IdahoReporter.com asked Cindy Wilson, a teacher at Capitol High School in Boise and a member of the coalition, why the name “Idaho Core Standards” was chosen by the coalition rather than “Common Core Standards,” and if the “Idaho Core Standards” are different from the “Common Core Standards” being adopted nationally.
“These standards are good for Idaho students, that’s why they are called Idaho Core Standards,” Wilson said. “Idaho adopted these standards. I have not looked at standards in other states so I cannot speak to those,” she added.
Similarly, Rod Gramer, who works with Lachiando at Idaho Business for Education, noted to IdahoReporter.com that “every informed person knows that in Idaho these standards are called ‘Idaho Core Standards.’” He declined to say if the two standards agendas were the same thing.

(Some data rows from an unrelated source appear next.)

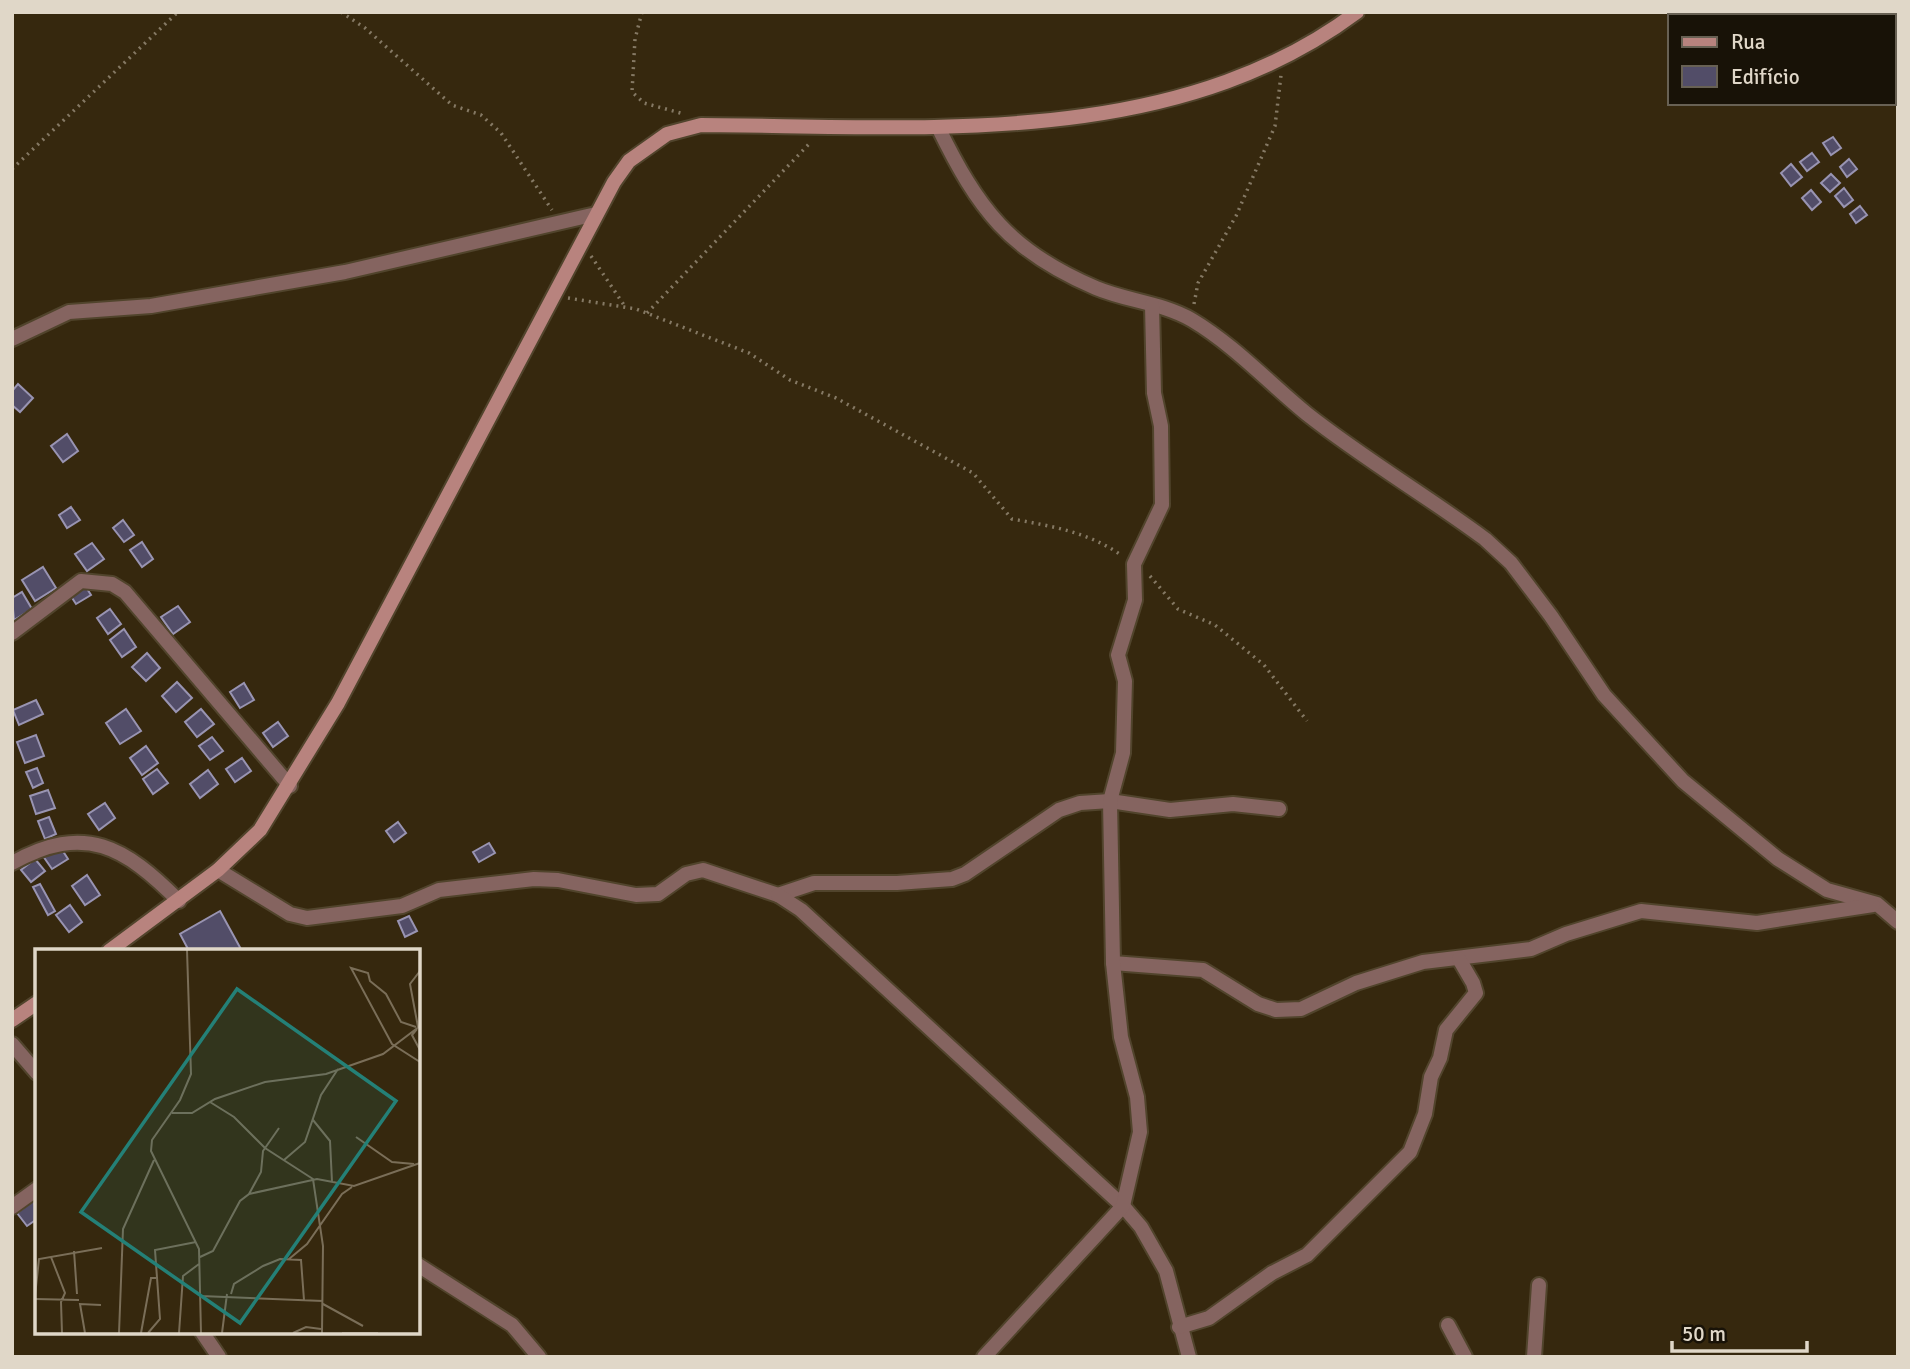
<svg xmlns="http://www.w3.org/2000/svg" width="1910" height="1369" viewBox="0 0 1910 1369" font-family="Signika,sans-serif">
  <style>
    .building { fill: #524d68; stroke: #9994b2; stroke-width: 2 }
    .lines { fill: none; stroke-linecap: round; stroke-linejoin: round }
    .street-casing { stroke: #51442c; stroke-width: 18 }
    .secondary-casing { stroke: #51442c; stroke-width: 18 }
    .path { stroke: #857964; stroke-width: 3.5; stroke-dasharray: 2 5; stroke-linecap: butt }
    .street { stroke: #856460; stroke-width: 14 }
    .secondary { stroke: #b8837e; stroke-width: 14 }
    .inset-road { fill: none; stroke: #7a6e58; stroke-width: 2 }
    .view { fill: #248077; fill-opacity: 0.15; stroke: #248077; stroke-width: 3.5 }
    .inset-edge { fill: none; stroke: #e0d7c8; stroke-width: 3.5 }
  </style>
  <rect width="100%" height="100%" fill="#36280e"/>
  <!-- building -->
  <g class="building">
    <polygon points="1833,137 1841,148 1831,155 1823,143"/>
    <polygon points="1812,153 1819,162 1807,171 1800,162"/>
    <polygon points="1849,159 1857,169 1847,177 1840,167"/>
    <polygon points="1791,164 1802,177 1791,186 1781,173"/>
    <polygon points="1831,174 1840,183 1830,192 1821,183"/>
    <polygon points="1844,188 1853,200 1844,207 1835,196"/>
    <polygon points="1811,190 1821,202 1812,210 1802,198"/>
    <polygon points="1860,206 1867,215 1856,223 1850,214"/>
    <polygon points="18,384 33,398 20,412 12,405 12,391"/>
    <polygon points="67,434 78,451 63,462 51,446"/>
    <polygon points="71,507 80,520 67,528 59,515"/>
    <polygon points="123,520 134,535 124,542 113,528"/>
    <polygon points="142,542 153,559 142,567 130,550"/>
    <polygon points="92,543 104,559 87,571 75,554"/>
    <polygon points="43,567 56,588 35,601 22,580"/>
    <polygon points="84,584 91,595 76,604 69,593"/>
    <polygon points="22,592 32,609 14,620 12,598"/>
    <polygon points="178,606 190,622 173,634 161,617"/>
    <polygon points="110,609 121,624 108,634 97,618"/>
    <polygon points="124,629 136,647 122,657 110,640"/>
    <polygon points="147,653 160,668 146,681 132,667"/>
    <polygon points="177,682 192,698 176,712 162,696"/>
    <polygon points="244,683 254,700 240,708 230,692"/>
    <polygon points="36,700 43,714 19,725 13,710"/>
    <polygon points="126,709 141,731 120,744 106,723"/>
    <polygon points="201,709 214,724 197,737 185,722"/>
    <polygon points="278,722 288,736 273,747 263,733"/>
    <polygon points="36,735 44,756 25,763 17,742"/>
    <polygon points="212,737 223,751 210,760 199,746"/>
    <polygon points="146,746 158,763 142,775 130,758"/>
    <polygon points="242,758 251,771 235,782 226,769"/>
    <polygon points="37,768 43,783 33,788 26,772"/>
    <polygon points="157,769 168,783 153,794 143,779"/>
    <polygon points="208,770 218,784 200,798 190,784"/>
    <polygon points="48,790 55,808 36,814 30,796"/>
    <polygon points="105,803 115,818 99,830 88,814"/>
    <polygon points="49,817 56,834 45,839 38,821"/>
    <polygon points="398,822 406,833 394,842 386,831"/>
    <polygon points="489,843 495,853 479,862 473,852"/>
    <polygon points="59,845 68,859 52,869 43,856"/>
    <polygon points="35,859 45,871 31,882 21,870"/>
    <polygon points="87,875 100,895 85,905 72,886"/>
    <polygon points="40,884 55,911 48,915 33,887"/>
    <polygon points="70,905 82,922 69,932 56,915"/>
    <polygon points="220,911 242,951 189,951 180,934"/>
    <polygon points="409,916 417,931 405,937 398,921"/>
    <polygon points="34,1200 37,1219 27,1226 17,1213"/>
  </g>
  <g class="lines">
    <!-- street casing -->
    <g class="street-casing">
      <g id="street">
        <path d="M938,127C978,209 1009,251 1096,288C1127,301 1163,303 1192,320C1234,345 1269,383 1307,414C1364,459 1427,496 1485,539L1511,563L1551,616L1604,695L1683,781L1778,859L1827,890L1877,904L1898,922"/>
        <polyline points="12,339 69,312 151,306 345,272 596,214"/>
        <polyline points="12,633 81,581 112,584 125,592 290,786"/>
        <path d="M12,863C85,822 125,847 179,901"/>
        <polyline points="218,870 290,914 307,918 402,906 439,890 534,879 558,880 636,895 658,894 686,874 703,870 778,895 814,883 897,883 952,879 965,874 1059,810 1080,803 1110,801 1170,810 1233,804 1279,809"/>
        <polyline points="778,895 801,910 1123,1206 1141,1227 1166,1271 1189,1357"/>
        <polyline points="1113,963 1203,970 1258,1004 1276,1010 1301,1009 1356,983 1423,962 1531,949 1566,934 1641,911 1757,923 1873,905"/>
        <polyline points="12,1044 37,1073"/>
        <polyline points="12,1207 37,1189"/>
        <polyline points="418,1265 512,1325 539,1357"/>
        <polyline points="1448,1325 1465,1357"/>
        <polyline points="1179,1327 1209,1318 1272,1273 1307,1255 1410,1152 1425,1114 1431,1077 1440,1058 1446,1030 1476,993 1473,983 1459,959"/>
        <polyline points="202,1332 219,1357"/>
        <polyline points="984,1357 1123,1206 1140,1132 1137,1097 1121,1037 1113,963 1110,801 1123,753 1125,681 1118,655 1135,600 1134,564 1162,505 1161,426 1154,393 1152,305"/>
        <polyline points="1534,1357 1539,1285"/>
      </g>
    </g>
    <!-- secondary casing -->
    <g class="secondary-casing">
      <g id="secondary">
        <path d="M109,951L218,870L260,830L338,703L614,182L629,161L667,134L701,125C919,126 1171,151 1357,12"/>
        <polyline points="12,1020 37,1003"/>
      </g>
    </g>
    <!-- path -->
    <g class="path">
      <polyline points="341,12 365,28 452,105 481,115 501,133 552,210"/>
      <polyline points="642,12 635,39 632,92 644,103 684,114"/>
      <polyline points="12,169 178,12"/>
      <polyline points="591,256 626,308"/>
      <path d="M568,298L636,309L749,353L790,380L836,398L973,473L1012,519C1051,526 1088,532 1121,555"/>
      <polyline points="1194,304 1198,283 1236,216 1275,126 1281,75"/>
      <polyline points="647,313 810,143"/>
      <polyline points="1150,576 1178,609 1215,625 1264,665 1307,721"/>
    </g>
    <!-- street -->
    <use href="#street" class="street"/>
    <!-- secondary -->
    <use href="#secondary" class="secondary"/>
  </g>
  <!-- overview -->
  <g transform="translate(35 949)">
    <rect width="385" height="385" fill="#36280e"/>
    <path class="inset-road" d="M152,1L156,125L145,151L117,191L116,202L164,300L166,384M381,78L366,73L351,45L335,32L333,24L316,19L357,95L385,113M383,78L375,35L385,22M382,80L377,86L385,101M175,153L199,168L230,199L278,230L288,297L287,384M137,164H157L180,150L230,133L291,125L348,105L385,77M278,171L295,192L297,233M321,188L357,213L379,215M249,211L270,193L286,146L303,120M214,245L282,230L319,237L385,214M39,302L42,345M16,308L30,344L26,353L27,384M165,308L178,302L205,252L214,245L226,223L228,202L244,179M254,310L272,295L307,245L317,238M196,345L199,335L228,317L245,310L266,311L269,351M0,347L4,310L67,299M166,347L288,352M0,350L44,351M288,355L328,377M50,384L45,355L66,356M84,384L88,280L119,211M106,384L116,329H121M113,384L125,370L120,301L161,293M144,384L148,327L164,315M187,384L192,345M258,384L271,378L286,380M307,384H343"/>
    <path class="view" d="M202,40L361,152L205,374L46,263Z"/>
    <rect width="385" height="385" class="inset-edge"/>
  </g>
  <!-- border -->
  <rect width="1910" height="1369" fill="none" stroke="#e0d7c8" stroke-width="28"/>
  <!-- legend -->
  <rect x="1668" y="14" width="228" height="91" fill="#181207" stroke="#686154" stroke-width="2"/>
  <rect x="1682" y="37" width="35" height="10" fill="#b8837e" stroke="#686154" stroke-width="2"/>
  <text x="1731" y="49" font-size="21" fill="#e0d7c8">Rua</text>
  <rect x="1682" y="66" width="35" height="21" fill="#524d68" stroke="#686154" stroke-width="2"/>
  <text x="1731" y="84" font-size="21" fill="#e0d7c8">Edifício</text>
  <!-- scale -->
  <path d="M1672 1341v10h135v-10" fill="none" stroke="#e0d7c8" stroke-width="3.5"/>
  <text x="1682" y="1341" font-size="21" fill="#e0d7c8" stroke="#181207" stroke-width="5" paint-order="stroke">50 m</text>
</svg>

Groups who oppose the Common Core agenda, including the Idahoans for Local Education and the nationwide Pioneer Institute of Boston, often cite privacy and data security concerns with the effort, noting that the program involves sharing students’ academic and personal information outside of their home states.
“I think it’s too early to determine how this will be used at this point,” Wilson told IdahoReporter.com about security concerns. “But it’s something that we all need to look at very seriously. We all care about the safety and security of our children.”
The coalition also appears to have united former foes from previous political and public policy debates in Idaho.
For example, Skip Oppenheimer, a business executive who was an early supporter Luna’s Students Come First education reforms in 2011 (the reforms that appeared in the 2012 election as Propositions 1, 2 and 3) is supportive of the academic standards coalition. Penny Cyr of the Idaho Education Association and Mike Lanza, a Boise-based education activist, are also a part of the academic standards coalition, but both opposed the Students Come First reforms and helped defeat Propositions 1, 2 and 3 in the 2012 election.